Problem -
The records below need copying. Match each line exactly.

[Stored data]
######
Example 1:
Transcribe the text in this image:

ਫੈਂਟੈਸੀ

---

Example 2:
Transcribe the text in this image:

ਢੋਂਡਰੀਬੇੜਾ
######
Solution -
Example 1:
Transcribe the text in this image:

ਫੈਂਟੈਸੀ

---

Example 2:
Transcribe the text in this image:

ਢੋਂਡਰੀਬੇੜਾ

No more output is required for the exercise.